_What is required_.
From the line containing "Rebecca Dißmann" to the last line of the records below, repeat every line exactly and add nothing else.
Segment Start: Supplied information
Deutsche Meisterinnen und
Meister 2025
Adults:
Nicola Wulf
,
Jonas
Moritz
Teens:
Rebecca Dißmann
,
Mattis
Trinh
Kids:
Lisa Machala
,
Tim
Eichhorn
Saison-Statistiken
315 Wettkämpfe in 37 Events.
Segment End: Supplied information
_Task response_.
Rebecca Dißmann
,
Mattis
Trinh
Kids:
Lisa Machala
,
Tim
Eichhorn
Saison-Statistiken
315 Wettkämpfe in 37 Events.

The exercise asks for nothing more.